# January 2006 meeting



## MatPat (Mar 22, 2004)

Both Jim and Rob offered to hold the January meeting at their homes. We did not decide on a date for the January meeting. GCAS' meeting is on the 29th with the speaker TBA. My thoughts were to either hold our meeting on Saturday the 28th or on Sunday, possibly a couple of hours before the GCAS meeting. 

I will leave the meeting details to either Jim or Rob since I may or may not be able to make this meeting. That is about the time the baby is due. If she has not arrived by the meeting, I will attend, but you can more than likely count me out if she gets her according to schedule  

I will make this a Sticky so it will be easy for everyone to find...


----------



## Troy McClure (Aug 3, 2005)

Either the 28th or 29th works for me...FINALLY. No excuses for missing this meeting!

Jim - Are you still interested in buying my XP1? If so, I can bring it to this meeting.


----------



## Rob Tetrazona (Jun 21, 2005)

*Meeting will be at my house*

SWOAPE'ies,

Jim and I have concluded that the January meeting will be held at my house in Sharonville. How does Saturday January 28th at 1pm sound? Chime in if I should send an email out to the group with directions to my place.


----------



## MatPat (Mar 22, 2004)

Sounds good to me! I think I may have some stuff coming from Cheryl (AGA) for the meeting. If the baby comes and I can't make it I will give it to someone (Damon, Dinen, Jim, etc) to pass along to everyone. 

Are there any topics anyone is interested in duscussing for this meeting?

Since you are fairly close to Cincinatti Discus, this may be a good time for those who are interested (Sean, Damon, Jim) to make a trip there. I believe they are open from 12-4 on Saturdays. Again, with the baby coming I may or may not be able to attend.


----------



## Simpte 27 (Jul 16, 2004)

I will be in Indianapolis for a regional Bullshooter. Any good aquarium stores in the area?


----------



## NemoGirl (Sep 22, 2005)

I think I can make it too! I will need directions or address to do 
a mapquest, Rob.

Anyone have an interest in helping me retrofit a strip light at
the meeting? I will need guidance about what items to bring
for doing it, if there's interest in that for a subject.

Also I could use a bit of pruning guidance and some suggestions
for tools that help with planting and pruning.

If I can get a little more experience in a few areas I think I'll
be ready to tackle a second tank, then I can have more apistos!


----------



## plantbrain (Jan 23, 2004)

I delivered 400lbs of SM to our local club, we have many new members so this was a big hit but also a big hit with many folks that hated the turface color.

Thanks for looking into this and for having come out there.
You have helped folks in many other areas.

Regards, 
Tom Barr


----------



## MatPat (Mar 22, 2004)

NemoGirl said:


> Anyone have an interest in helping me retrofit a strip light at
> the meeting? I will need guidance about what items to bring
> for doing it, if there's interest in that for a subject.


What exactly were you planning on retrofitting? Were you trying to ODNO the light or did you get a Retrofit Kit from somewhere? I'm not sure yet if I can make the meeting but if I can, I would be willing to lend a hand.

- COLLECTED MATERIAL -
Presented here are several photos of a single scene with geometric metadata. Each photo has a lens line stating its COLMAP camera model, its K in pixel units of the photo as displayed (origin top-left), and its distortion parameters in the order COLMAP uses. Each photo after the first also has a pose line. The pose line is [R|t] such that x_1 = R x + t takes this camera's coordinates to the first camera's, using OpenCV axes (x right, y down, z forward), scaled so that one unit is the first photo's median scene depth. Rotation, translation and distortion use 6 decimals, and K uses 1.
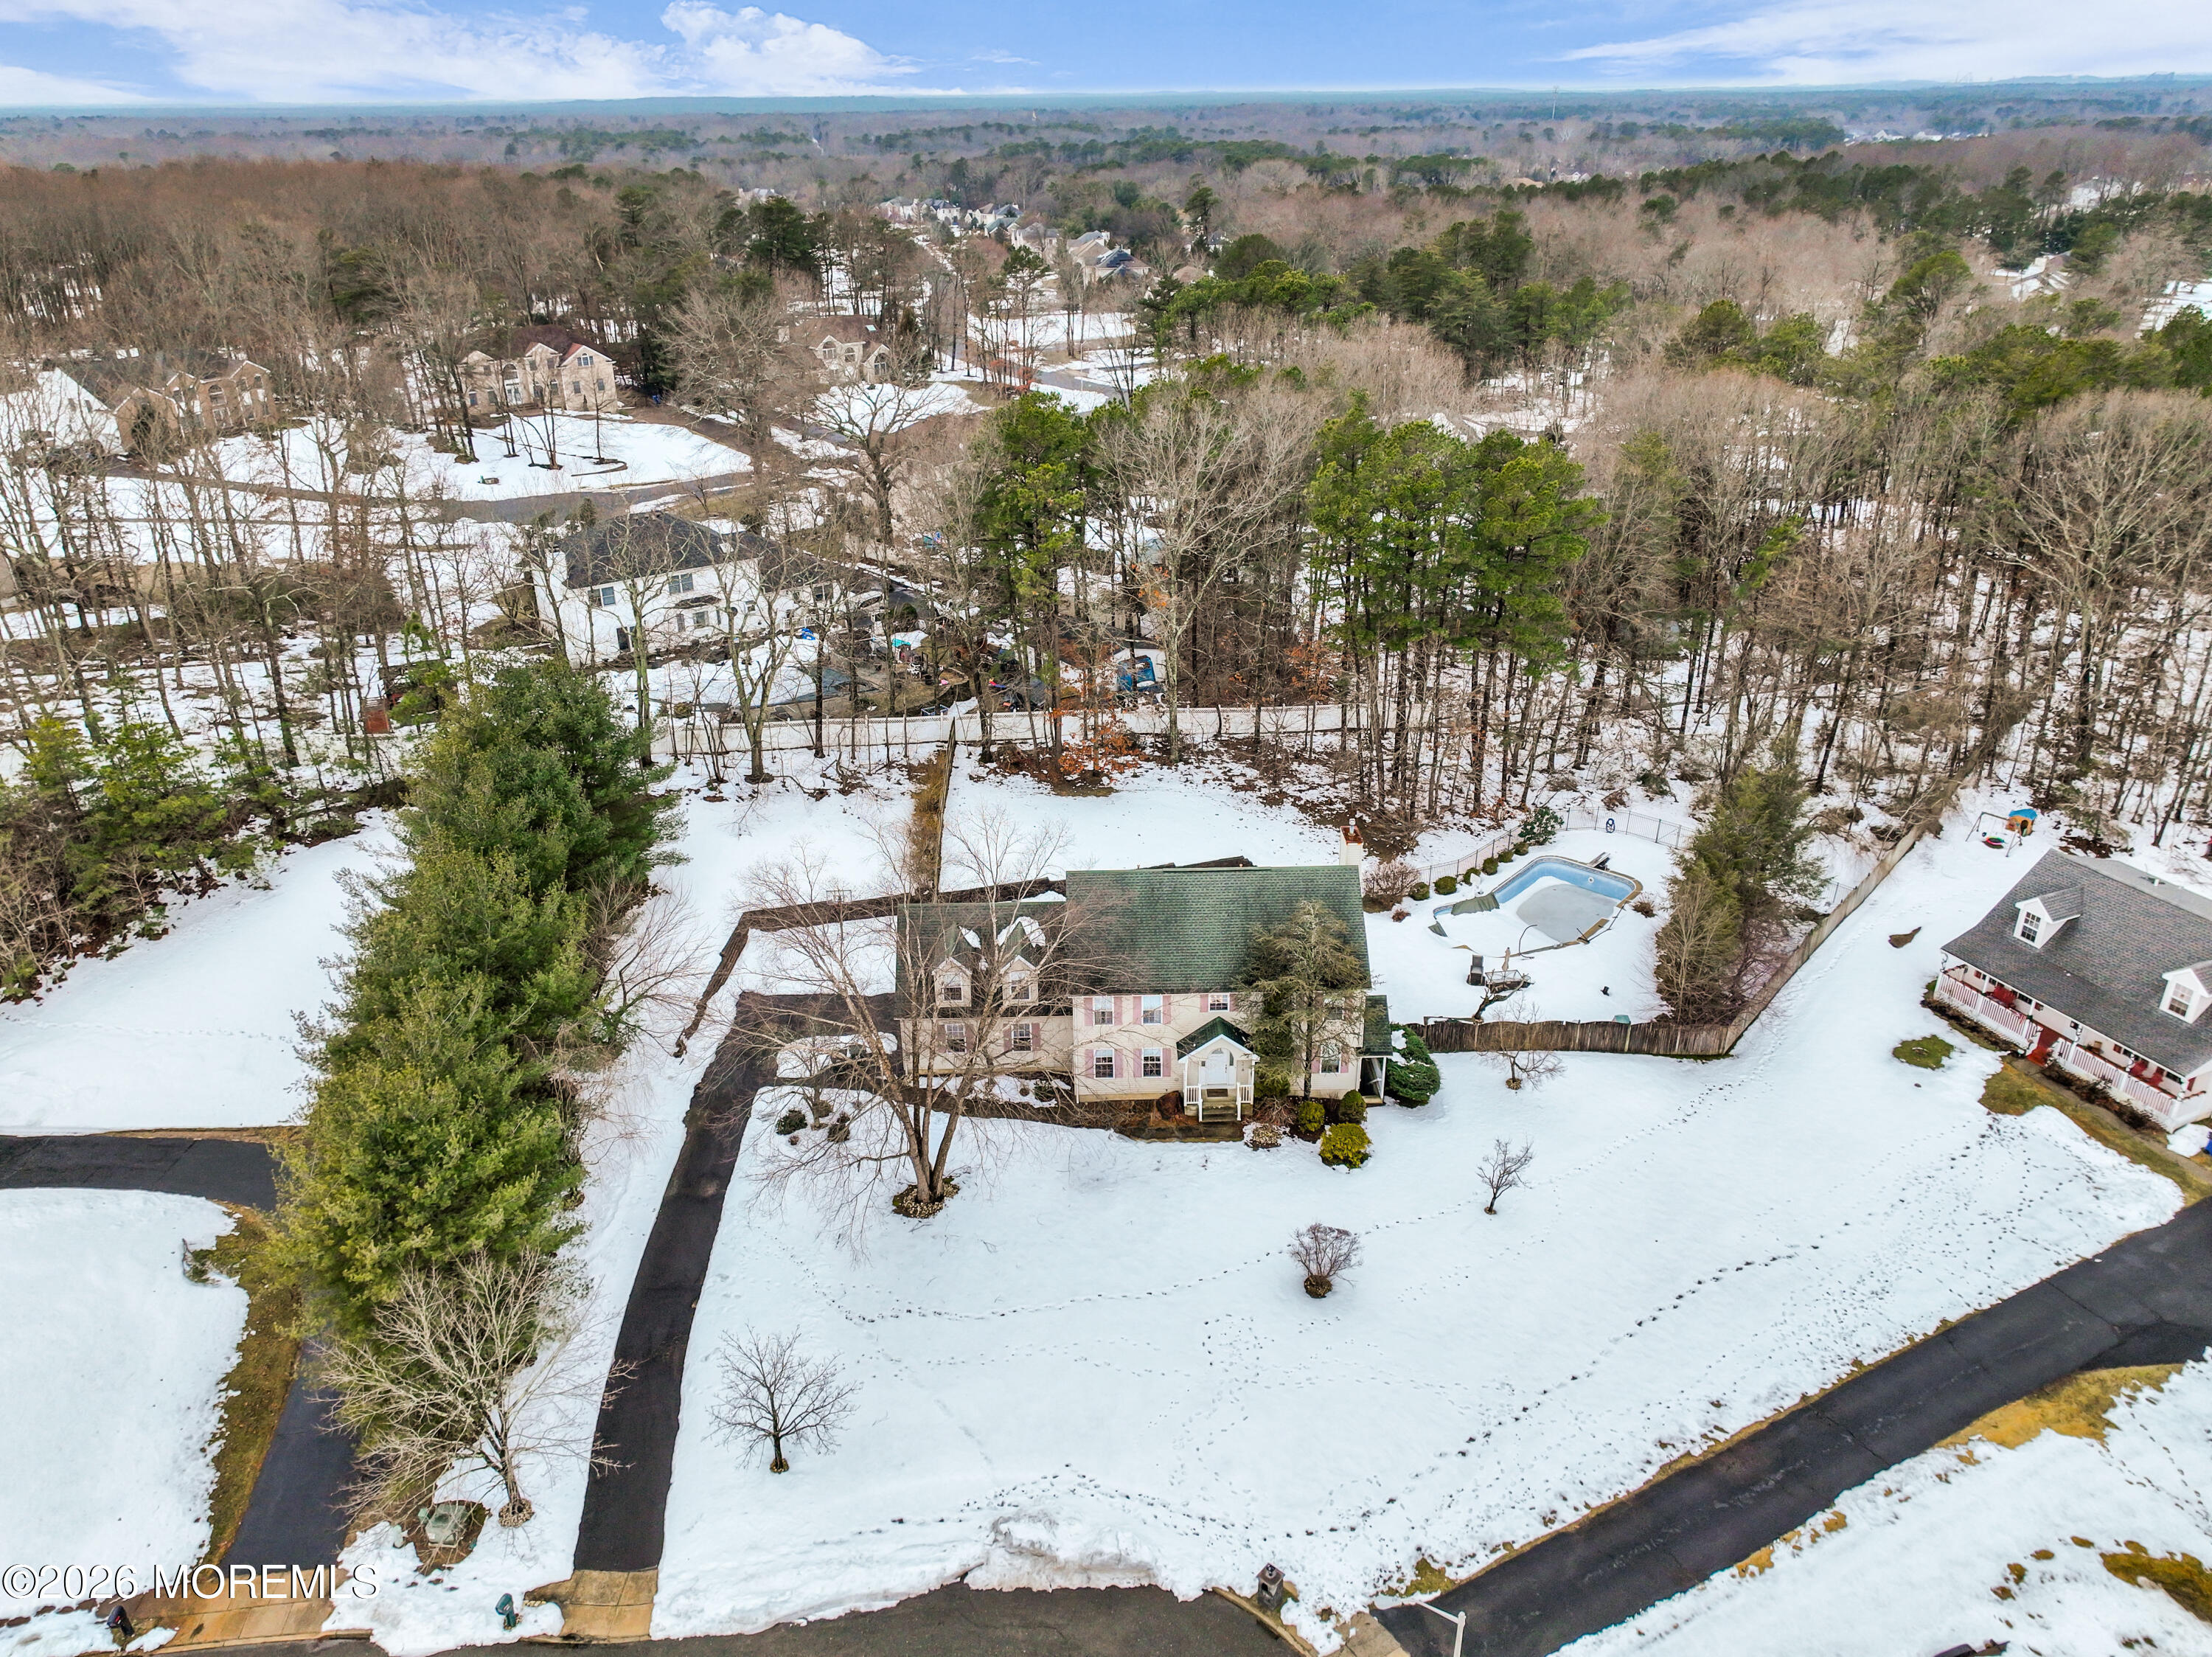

- EXERCISE -
In the thread about the January 2006 meeting, what day and time does Rob propose for the meeting at his house?

- FINAL ANSWER -
Saturday, January 28th, at 1pm.